• _Article_:
- - - -

In an embodiment, the first SMF may receive the first indication information, which may include the first information. The first SMF may determine that the source EAS needs to be relocated to the target EAS in the second PLMN based on the received first indication information.

In an embodiment, the first SMF may receive the first indication information, which may include the second information. The first SMF may determine that the source EAS needs to be relocated to the target EAS in the second PLMN based on the received first indication information.

In an embodiment, the first SMF may receive the first indication information, which may include the first information and the second information. The first SMF may determine that the source EAS needs to be relocated to the target EAS in the second PLMN based on the first information and the second information.

In an embodiment, in case that the first indication information includes the first information, the first information may be an inter-PLMN relocation indication, which is used to indicate to relocate the source EAS to EAS in other PLMNs.

In an embodiment, in case that the first indication information includes the first information, the first information may be the ID of the second PLMN, which is used to indicate to relocate the source EAS to the EAS of a corresponding PLMN of this ID.

In an embodiment, in case that the first indication information includes the second information, the second information may be EAS IP replacement information, which may include the IP address, port number, etc. of the target EAS.

In an embodiment, in case that the first indication information includes the second information, the second information may be information of the target EAS, which may include the IP address of the target EAS.

- - - -

• _What needs to be done_: Write the next part of the passage on EAS relocation between PLMNs, starting right after its final sentence. The listing after this note comes from an unrelated source.

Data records
- - - -

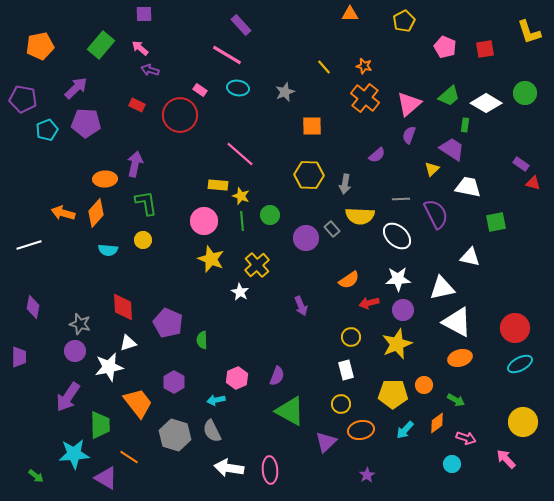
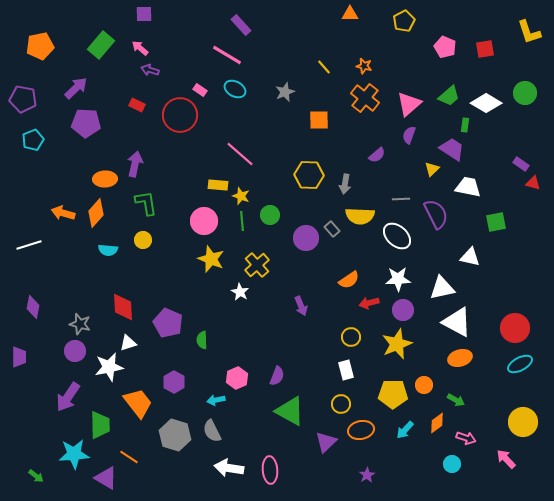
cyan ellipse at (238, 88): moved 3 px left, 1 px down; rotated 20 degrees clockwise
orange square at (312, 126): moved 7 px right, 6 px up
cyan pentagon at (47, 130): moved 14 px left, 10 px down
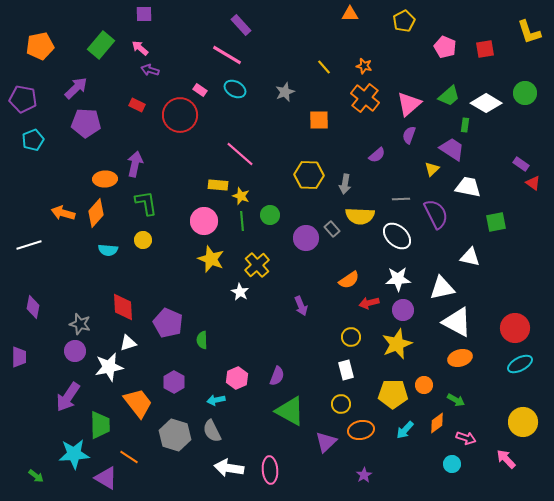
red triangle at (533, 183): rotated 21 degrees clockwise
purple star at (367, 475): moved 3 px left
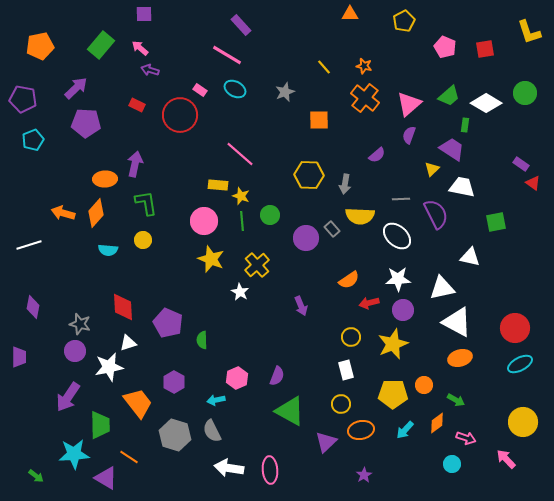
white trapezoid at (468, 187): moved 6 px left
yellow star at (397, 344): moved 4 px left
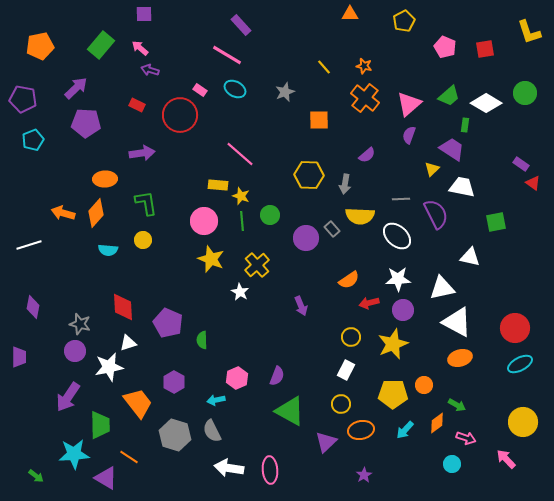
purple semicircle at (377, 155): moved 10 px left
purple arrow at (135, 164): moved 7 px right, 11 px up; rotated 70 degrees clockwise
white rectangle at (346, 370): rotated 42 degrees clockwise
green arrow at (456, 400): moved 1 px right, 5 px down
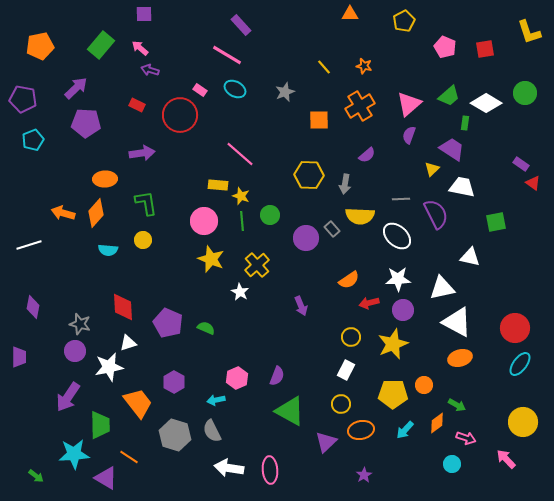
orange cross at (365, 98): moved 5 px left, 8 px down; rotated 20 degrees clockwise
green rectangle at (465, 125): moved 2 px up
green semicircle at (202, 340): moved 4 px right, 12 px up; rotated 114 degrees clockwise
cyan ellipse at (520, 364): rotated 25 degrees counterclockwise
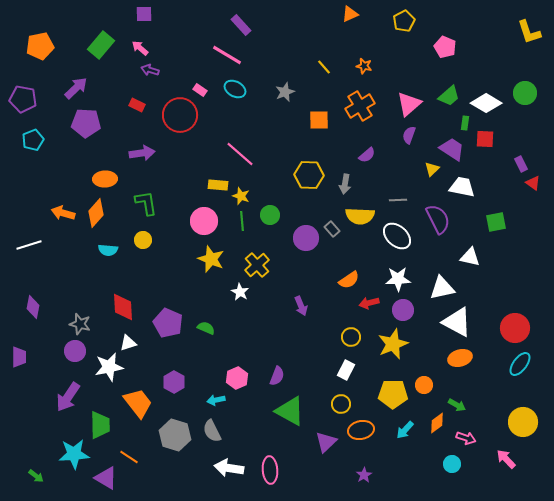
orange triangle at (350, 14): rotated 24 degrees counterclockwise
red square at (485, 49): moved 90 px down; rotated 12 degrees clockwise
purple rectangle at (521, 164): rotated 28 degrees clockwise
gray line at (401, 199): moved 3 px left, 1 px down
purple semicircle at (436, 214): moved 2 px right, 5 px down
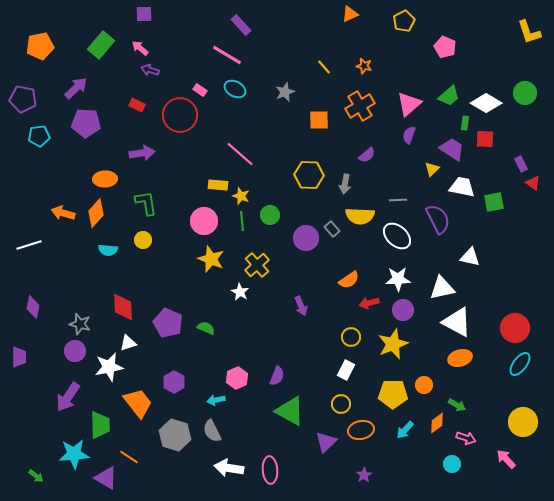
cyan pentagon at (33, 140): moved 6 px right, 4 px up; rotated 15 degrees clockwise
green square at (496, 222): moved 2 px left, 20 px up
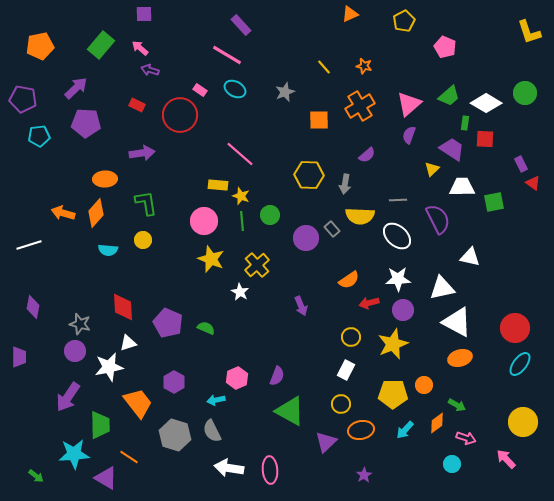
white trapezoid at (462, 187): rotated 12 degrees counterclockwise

- - - -

• _Expected answer_:
In an embodiment, after receiving the first indication information, the first SMF may determine the second indication information based on the first indication information. For example, in case that the first indication information includes the first information, it may be determined that the second indication information includes an inter-PLMN relocation indication. For example, in case that the first indication information includes the second information, it may be determined that the second indication information includes EAS IP replacement information or information of the target EAS.

In an embodiment, the first indication information may include one or more types of information. The first SMF may determine that the source EAS needs to be relocated to the target EAS in the second PLMN based on the received first indication information. The first SMF may transmit the second indication information to the second SMF in the second PLMN, then the second SMF may determine the second UPF based on the second indication information. After receiving the acknowledgement information transmitted from the second SMF, the first routing rule may be configured to the first UPF in the first PLMN, and the uplink data may be forwarded to the second UPF. The uplink data may be routed to the target EAS through the second UPF, which may achieve the relocation of the source EAS to the target EAS in the second PLMN and ensure the service continuity.

In an embodiment, receiving the first indication information includes:

• • receiving a policy and charging control (PCC) rule carrying the first indication information, where the PCC rule is generated by a policy control function (PCF) of the first PLMN.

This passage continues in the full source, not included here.